# Gallery Live!



## Janice (Sep 1, 2005)

I have great news for our registered members! Specktra.Net Forums’ new gallery is LIVE! 
	

	
	
		
		

		
			





 With the new gallery you will be able to manage and create your own member gallery. To get started just click Here, then on Member Categories, then click on Upload and when you upload your first picture it will automatically create your member gallery. For future reference you can just click on the “Gallery” link in the top forum navigational bar to hop to the gallery.

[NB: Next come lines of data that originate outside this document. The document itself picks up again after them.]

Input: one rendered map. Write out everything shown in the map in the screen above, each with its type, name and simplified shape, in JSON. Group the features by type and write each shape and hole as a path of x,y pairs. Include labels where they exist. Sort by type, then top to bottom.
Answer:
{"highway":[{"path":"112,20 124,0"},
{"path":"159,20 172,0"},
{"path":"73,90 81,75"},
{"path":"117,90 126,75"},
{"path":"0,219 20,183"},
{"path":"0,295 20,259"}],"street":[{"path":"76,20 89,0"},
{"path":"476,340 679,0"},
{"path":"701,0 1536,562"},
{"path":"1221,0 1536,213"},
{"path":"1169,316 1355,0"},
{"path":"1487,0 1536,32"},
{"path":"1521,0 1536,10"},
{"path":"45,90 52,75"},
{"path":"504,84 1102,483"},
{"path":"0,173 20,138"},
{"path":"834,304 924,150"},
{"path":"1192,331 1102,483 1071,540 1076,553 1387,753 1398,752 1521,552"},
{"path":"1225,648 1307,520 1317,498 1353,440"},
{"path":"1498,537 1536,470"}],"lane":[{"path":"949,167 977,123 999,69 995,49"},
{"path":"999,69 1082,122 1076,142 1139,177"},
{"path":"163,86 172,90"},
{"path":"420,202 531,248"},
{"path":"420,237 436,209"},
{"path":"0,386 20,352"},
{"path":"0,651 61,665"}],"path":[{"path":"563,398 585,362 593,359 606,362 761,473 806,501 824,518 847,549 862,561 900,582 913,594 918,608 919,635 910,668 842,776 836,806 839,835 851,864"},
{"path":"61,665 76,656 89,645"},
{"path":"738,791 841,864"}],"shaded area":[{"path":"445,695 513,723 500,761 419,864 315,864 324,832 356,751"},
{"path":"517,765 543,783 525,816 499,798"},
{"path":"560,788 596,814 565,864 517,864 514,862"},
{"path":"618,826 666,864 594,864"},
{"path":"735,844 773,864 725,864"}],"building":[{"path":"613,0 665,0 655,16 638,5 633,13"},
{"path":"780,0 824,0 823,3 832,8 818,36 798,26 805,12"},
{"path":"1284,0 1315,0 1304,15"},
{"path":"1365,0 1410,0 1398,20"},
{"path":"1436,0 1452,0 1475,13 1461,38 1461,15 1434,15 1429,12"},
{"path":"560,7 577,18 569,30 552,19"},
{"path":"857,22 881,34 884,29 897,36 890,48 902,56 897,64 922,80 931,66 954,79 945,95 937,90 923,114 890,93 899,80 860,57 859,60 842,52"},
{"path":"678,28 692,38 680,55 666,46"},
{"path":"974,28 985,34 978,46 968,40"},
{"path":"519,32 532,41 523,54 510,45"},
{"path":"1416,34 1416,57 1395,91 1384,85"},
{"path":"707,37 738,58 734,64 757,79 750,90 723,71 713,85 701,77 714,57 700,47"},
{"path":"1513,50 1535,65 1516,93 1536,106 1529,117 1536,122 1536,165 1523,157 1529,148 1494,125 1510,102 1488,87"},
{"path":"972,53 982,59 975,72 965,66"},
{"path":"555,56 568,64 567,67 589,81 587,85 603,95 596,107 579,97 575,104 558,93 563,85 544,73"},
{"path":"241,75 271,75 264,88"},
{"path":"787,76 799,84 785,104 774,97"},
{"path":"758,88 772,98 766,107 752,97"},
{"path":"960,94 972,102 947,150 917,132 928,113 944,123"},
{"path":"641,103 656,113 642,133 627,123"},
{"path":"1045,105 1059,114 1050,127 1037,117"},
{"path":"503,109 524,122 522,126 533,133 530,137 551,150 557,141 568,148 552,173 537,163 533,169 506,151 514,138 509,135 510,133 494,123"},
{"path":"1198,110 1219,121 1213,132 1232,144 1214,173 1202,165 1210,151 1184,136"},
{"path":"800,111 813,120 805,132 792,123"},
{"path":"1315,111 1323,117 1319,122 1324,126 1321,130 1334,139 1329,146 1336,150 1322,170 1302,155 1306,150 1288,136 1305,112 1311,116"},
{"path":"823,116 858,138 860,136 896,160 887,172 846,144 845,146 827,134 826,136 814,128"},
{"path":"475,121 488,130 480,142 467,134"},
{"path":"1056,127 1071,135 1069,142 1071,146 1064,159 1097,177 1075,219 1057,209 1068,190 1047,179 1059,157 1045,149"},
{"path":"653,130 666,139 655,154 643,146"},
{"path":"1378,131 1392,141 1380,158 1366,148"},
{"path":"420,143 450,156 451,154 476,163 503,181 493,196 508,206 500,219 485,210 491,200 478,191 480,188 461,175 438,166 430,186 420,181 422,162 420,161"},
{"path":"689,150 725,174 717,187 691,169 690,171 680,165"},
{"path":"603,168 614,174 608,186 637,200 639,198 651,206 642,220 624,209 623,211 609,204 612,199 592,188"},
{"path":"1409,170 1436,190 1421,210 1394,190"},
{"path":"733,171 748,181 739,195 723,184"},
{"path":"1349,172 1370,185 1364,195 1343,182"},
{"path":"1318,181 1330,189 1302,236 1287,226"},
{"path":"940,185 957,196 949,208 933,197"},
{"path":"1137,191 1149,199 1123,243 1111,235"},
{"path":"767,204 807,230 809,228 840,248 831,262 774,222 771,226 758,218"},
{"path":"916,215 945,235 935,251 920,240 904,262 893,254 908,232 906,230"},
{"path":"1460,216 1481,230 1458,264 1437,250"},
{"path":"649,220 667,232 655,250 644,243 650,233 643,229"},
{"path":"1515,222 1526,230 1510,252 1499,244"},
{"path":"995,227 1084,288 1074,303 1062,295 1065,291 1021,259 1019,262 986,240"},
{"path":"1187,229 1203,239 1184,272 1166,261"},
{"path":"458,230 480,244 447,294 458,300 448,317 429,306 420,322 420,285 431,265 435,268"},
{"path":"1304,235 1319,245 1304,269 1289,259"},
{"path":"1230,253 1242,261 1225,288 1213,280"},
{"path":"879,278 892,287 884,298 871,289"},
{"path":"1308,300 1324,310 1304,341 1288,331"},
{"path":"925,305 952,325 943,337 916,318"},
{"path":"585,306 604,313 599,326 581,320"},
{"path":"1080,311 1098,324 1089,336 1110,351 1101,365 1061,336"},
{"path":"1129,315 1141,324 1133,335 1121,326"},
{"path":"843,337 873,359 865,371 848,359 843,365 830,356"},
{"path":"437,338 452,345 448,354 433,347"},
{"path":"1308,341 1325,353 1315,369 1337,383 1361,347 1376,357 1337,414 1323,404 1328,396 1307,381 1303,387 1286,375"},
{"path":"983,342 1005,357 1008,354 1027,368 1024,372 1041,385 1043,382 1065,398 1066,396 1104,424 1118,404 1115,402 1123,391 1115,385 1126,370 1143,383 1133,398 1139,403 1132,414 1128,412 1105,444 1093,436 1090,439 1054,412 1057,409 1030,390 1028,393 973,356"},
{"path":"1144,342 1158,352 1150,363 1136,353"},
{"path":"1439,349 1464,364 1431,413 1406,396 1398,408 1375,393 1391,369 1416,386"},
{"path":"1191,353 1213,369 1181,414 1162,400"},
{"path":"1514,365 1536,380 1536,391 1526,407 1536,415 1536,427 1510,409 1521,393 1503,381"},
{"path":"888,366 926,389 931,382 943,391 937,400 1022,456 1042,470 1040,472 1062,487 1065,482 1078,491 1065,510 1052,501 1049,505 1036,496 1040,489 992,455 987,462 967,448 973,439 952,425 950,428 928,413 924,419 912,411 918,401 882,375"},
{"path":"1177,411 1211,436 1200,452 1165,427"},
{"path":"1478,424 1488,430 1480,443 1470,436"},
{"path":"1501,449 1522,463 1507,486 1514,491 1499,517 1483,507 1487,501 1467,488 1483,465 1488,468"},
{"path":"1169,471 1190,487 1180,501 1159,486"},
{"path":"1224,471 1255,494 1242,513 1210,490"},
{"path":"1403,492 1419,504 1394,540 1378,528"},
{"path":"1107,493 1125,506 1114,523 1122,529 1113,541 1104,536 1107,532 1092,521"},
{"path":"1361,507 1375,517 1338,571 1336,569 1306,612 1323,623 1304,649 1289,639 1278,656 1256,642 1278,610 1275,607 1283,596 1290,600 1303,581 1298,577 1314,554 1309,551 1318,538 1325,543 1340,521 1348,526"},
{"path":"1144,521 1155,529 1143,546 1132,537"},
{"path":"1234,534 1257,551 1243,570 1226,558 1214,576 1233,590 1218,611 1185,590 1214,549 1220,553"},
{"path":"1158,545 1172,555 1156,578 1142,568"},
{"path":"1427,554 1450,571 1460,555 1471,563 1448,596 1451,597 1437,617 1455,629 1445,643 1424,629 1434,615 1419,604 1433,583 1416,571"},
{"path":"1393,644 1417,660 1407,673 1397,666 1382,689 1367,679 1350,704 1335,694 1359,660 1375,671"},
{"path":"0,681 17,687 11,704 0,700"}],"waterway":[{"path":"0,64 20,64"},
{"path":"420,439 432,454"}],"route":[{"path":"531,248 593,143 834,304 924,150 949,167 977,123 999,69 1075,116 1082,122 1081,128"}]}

Participation is FREE, but you *must* be a registered Specktra.Net Forum member to access full features including: 


Uploading images 


Rating images 


Commenting on images 


Viewing full size images 

One of the many nifty features is an “auto code” feature. When you upload an image it automagically creates the BBcode necessary to show it in your post on the forum! Copy and paste the code into your post and viola!

With this upgrade we have also finally been able to start uploading our collection of MAC product images! Click on MAC Product Gallery to view the swatches. This category is maintained by Specktra.Net, we ask you *not* upload your own swatch images to this category. If you have an image you would like to contribute please email it to [email protected] . 
	

	
	
		
		

		
		
	


	




I hope everyone enjoys this new and improved feature!


----------



## Alexa (Sep 1, 2005)

Yay


----------



## mac_obsession (Sep 1, 2005)

sweet!! Ive got a bunch of pics I can add to Alexas pics


----------



## Grace (Sep 1, 2005)

yay! i can never get tired of looking at makeup.


----------



## Juneplum (Sep 2, 2005)

Yaaaay!!!!


----------



## I love Brian Kinney (Sep 2, 2005)

I love this!


----------



## kristabella (Sep 2, 2005)

thank u!


----------



## midnightlouise (Sep 3, 2005)

Yay! I just uploaded some pics for my FOTD 
	

	
	
		
		

		
		
	


	




 Super easy with the auto code.  Love it!


----------



## lilMAmom (Oct 6, 2005)

YaY!  Thanks


----------